The home is accessed using a long bridge over the water, which leads to a large living room that looks to be completely open. Apparently, one will find a kitchen, dining room, and gym in there as well. All of the bedrooms can be found in the wings.
The engineered water ecosystem was the result of liaison between the Department of Environment and Natural Resource Management, Queensland Parks and Wildlife Service and all levels of the government - meaning that CWA had a lot riding on their design. The two-story residence was made using a mix of in-situ and precast concrete that has been engineered and insulated, which combined with the solar paneled roof, means the home is able to keep a comfortable ambient temperature all year.
Considering it sits on a body of water, the team uses a cantilever design to "mitigate impact from potential flooding and king tide inundation associated with cyclonic activity." It's even classified as an actual cyclone shelter because it category five cyclone proof, which is the highest intensity number with winds reaching over 130mph and gusts above 175mph.

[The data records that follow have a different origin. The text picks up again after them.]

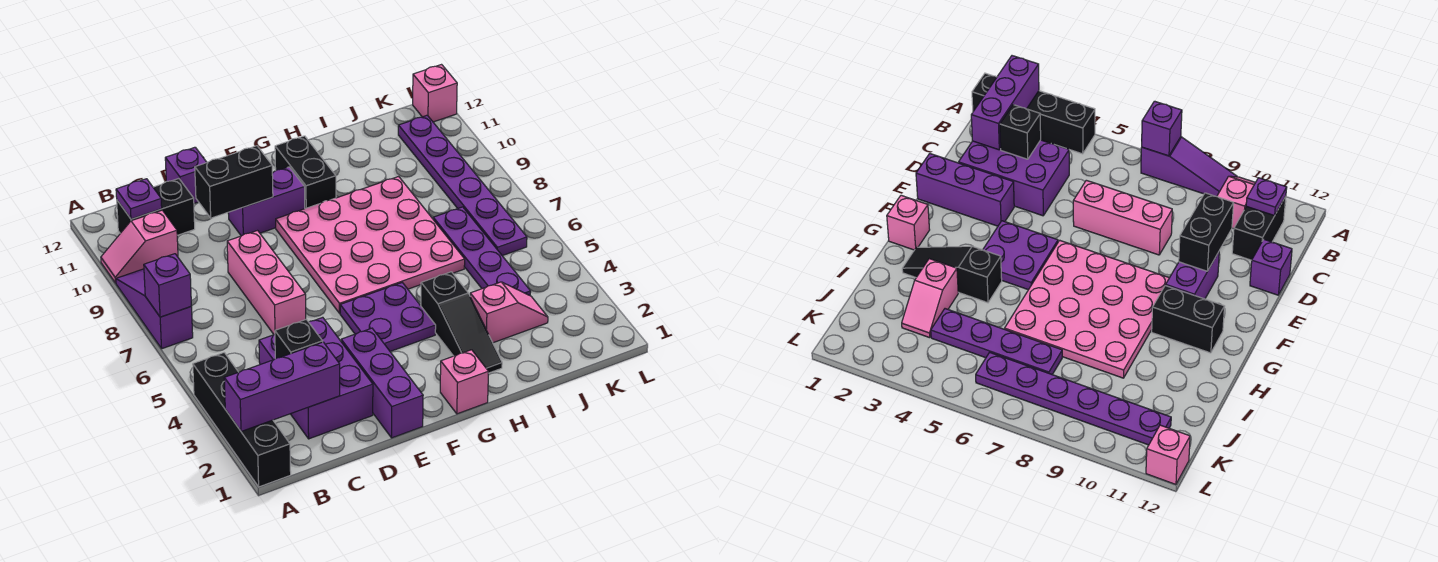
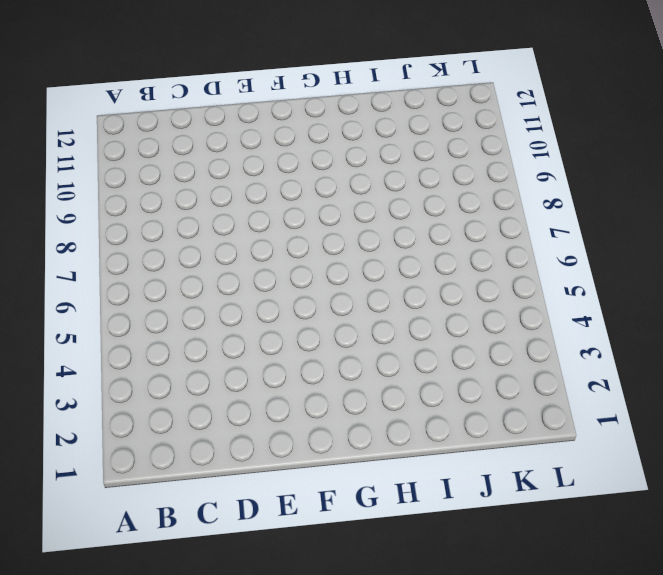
none -> black brick A1:A4 level 1
none -> purple slope A7:A9 level 1 top 7
none -> pink slope A10:B10 level 1 top B

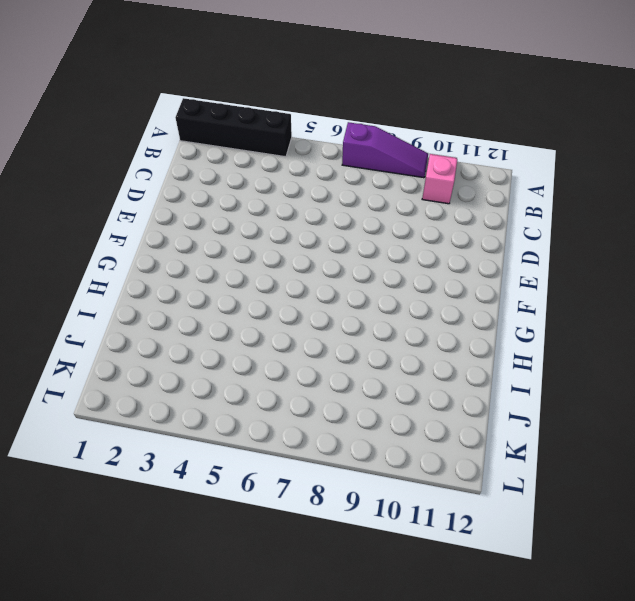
none -> black brick B11:C11 level 1
none -> purple brick C2:D4 level 1
none -> pink brick D6:D8 level 1

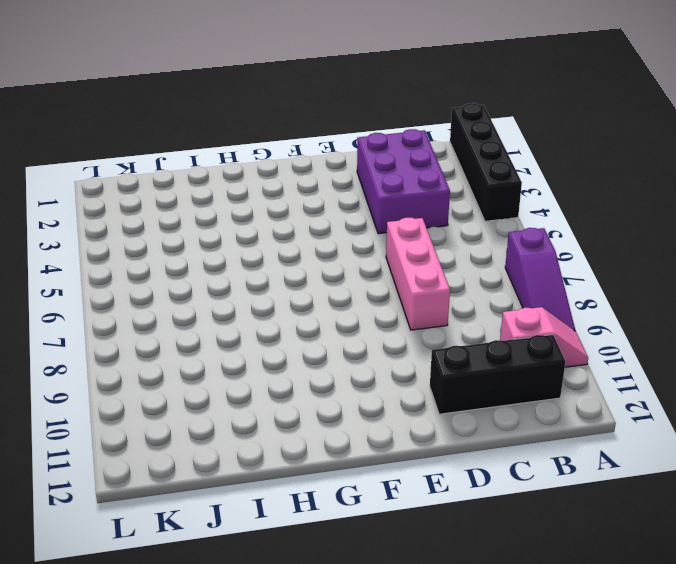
black brick B11:D11 level 1 -> black brick B11:C11 level 1
none -> purple brick D12 level 1
none -> purple brick E1:E3 level 1
none -> purple brick E10:F10 level 1

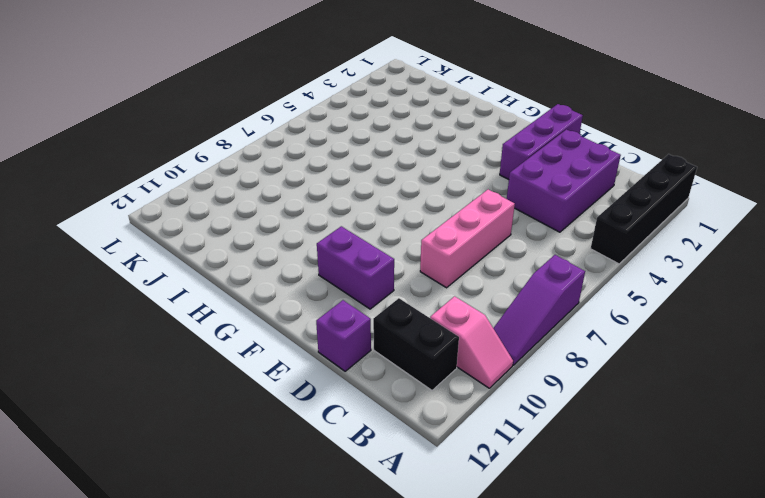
none -> purple plate F4:G5 level 1
none -> pink plate F6:I9 level 1
none -> pink brick G1 level 1

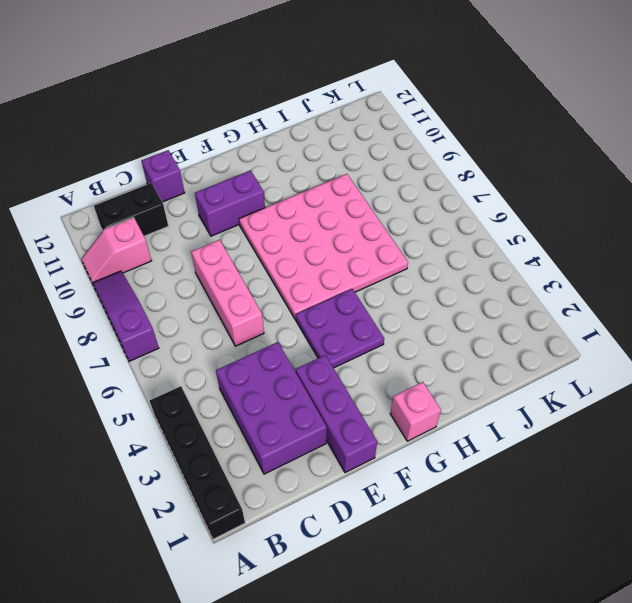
none -> black brick G10:G11 level 1
none -> black slope H2:H4 level 1 top 4
none -> pink slope I3:J3 level 1 top I

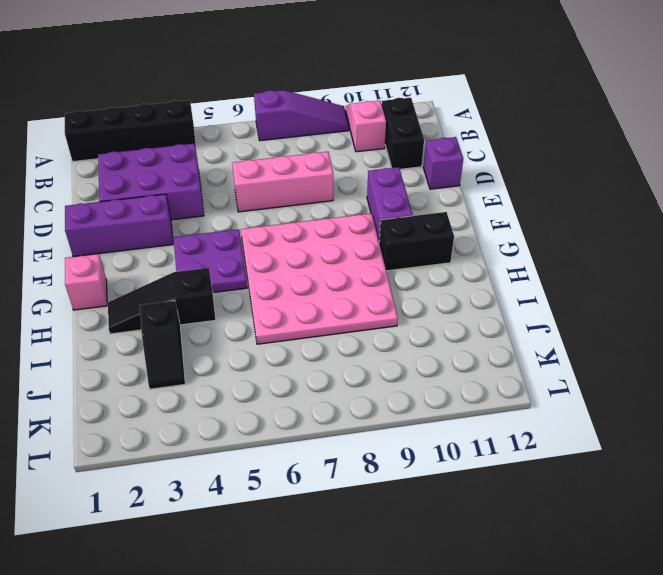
black slope I3:J3 level 1 top I -> pink slope I3:J3 level 1 top I
none -> purple plate J4:J7 level 1
none -> purple plate K6:K11 level 1
none -> pink brick L12 level 1

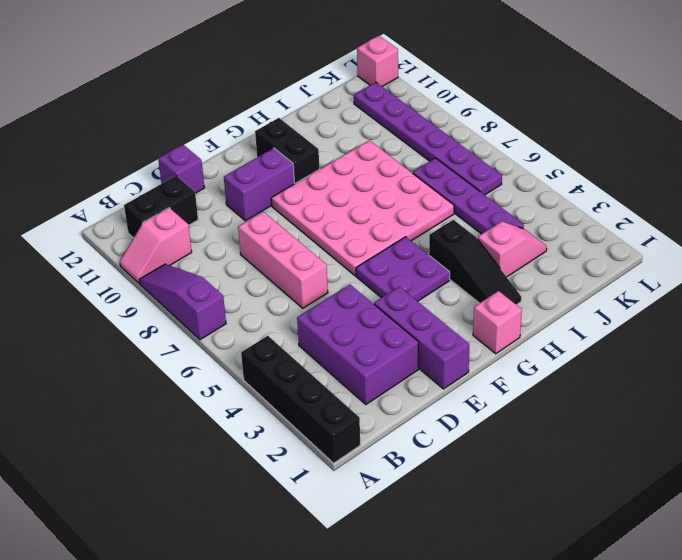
none -> purple brick A2:C2 level 2
none -> purple brick A7 level 2
none -> purple plate B11 level 2

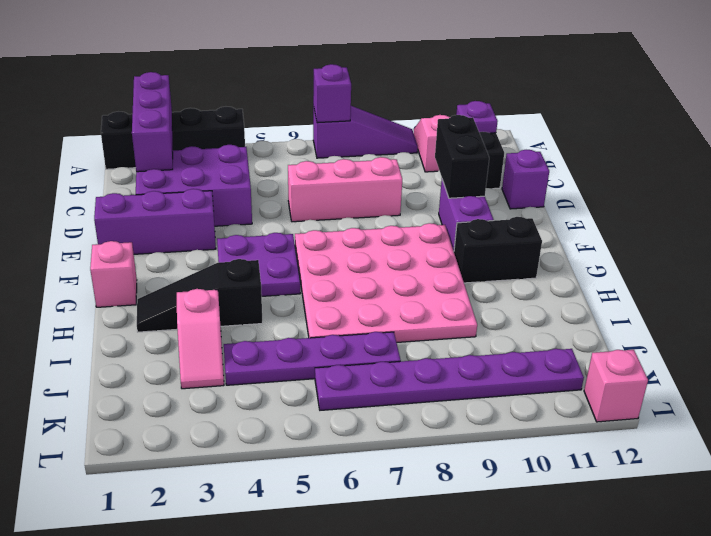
none -> black brick C3 level 2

Let's talk sustainability. The Stamp House (which must have gotten its name from the circular indents spread out across the exterior walls and roof) was designed to be completely self-sufficient and truly off the grid. Aside from the solar panels that generate electricity, there's a 250,000-liter water system that uses rainwater harvesting and grey-water recycling.
We've been seeing a lot of concrete-type doomsday shelters and disaster bunkers trying to double as homes, but none have been quite as interesting as the Stamp House. Sure, it looks like a Bond villain's vacation home, but it's also an incredible feat of clever eco-conscious architecture.